BEGIN INFORMATION SUPPLIED
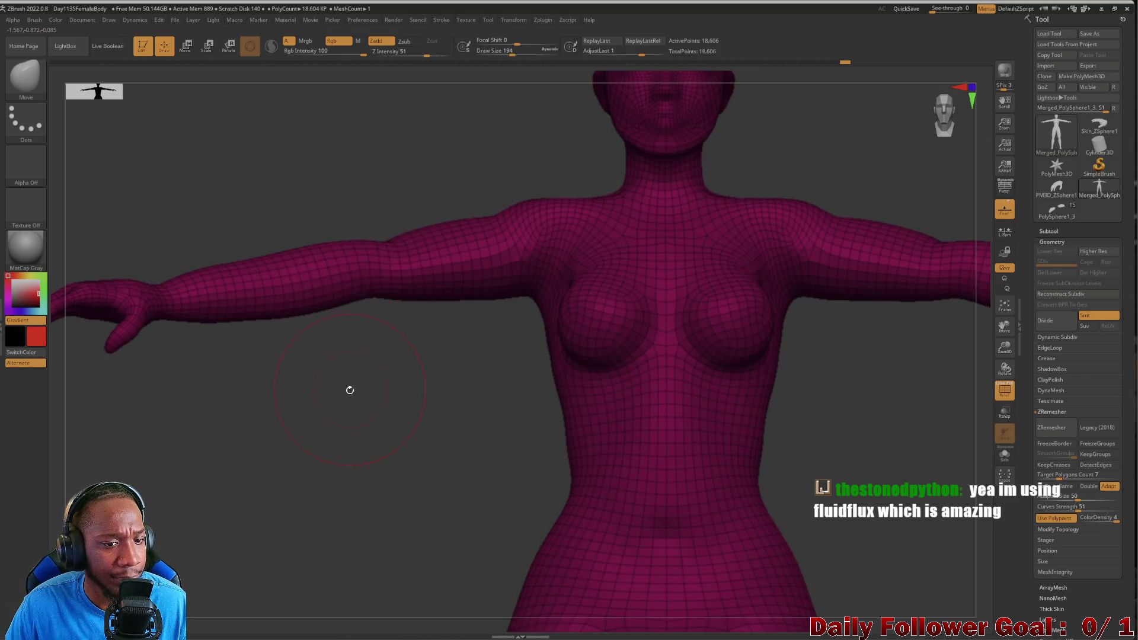
pyautogui.moveTo(350, 389); pyautogui.dragTo(356, 338)
pyautogui.moveTo(363, 272)
pyautogui.mouseDown()
pyautogui.moveTo(358, 371)
pyautogui.moveTo(358, 323)
pyautogui.mouseUp()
END INFORMATION SUPPLIED
**TASK OBJECTIVE:** The answer should consist only of the lines from the one containing "pyautogui.moveTo(358, 371)" through the last line of the data, given again exactly.

**ANSWER FOR THE TASK:**
pyautogui.moveTo(358, 371)
pyautogui.moveTo(358, 323)
pyautogui.mouseUp()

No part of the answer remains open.